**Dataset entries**
========================
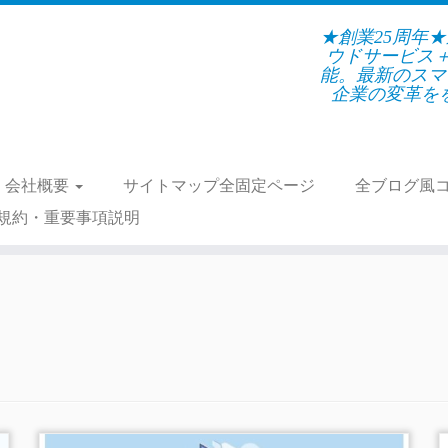
★創業25周年
ウドサービス
能。最新のスマ
企業の変革をを支
会社概要
サイトマップ全固定ページ
全ブログ風
規約・重要事項説明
========================
**EXERCISE GOAL**
The answer should match the data above word for word, with no pictures in it.

**ANSWER AREA**
★創業25周年
ウドサービス
能。最新のスマ
企業の変革をを支
会社概要
サイトマップ全固定ページ
全ブログ風
規約・重要事項説明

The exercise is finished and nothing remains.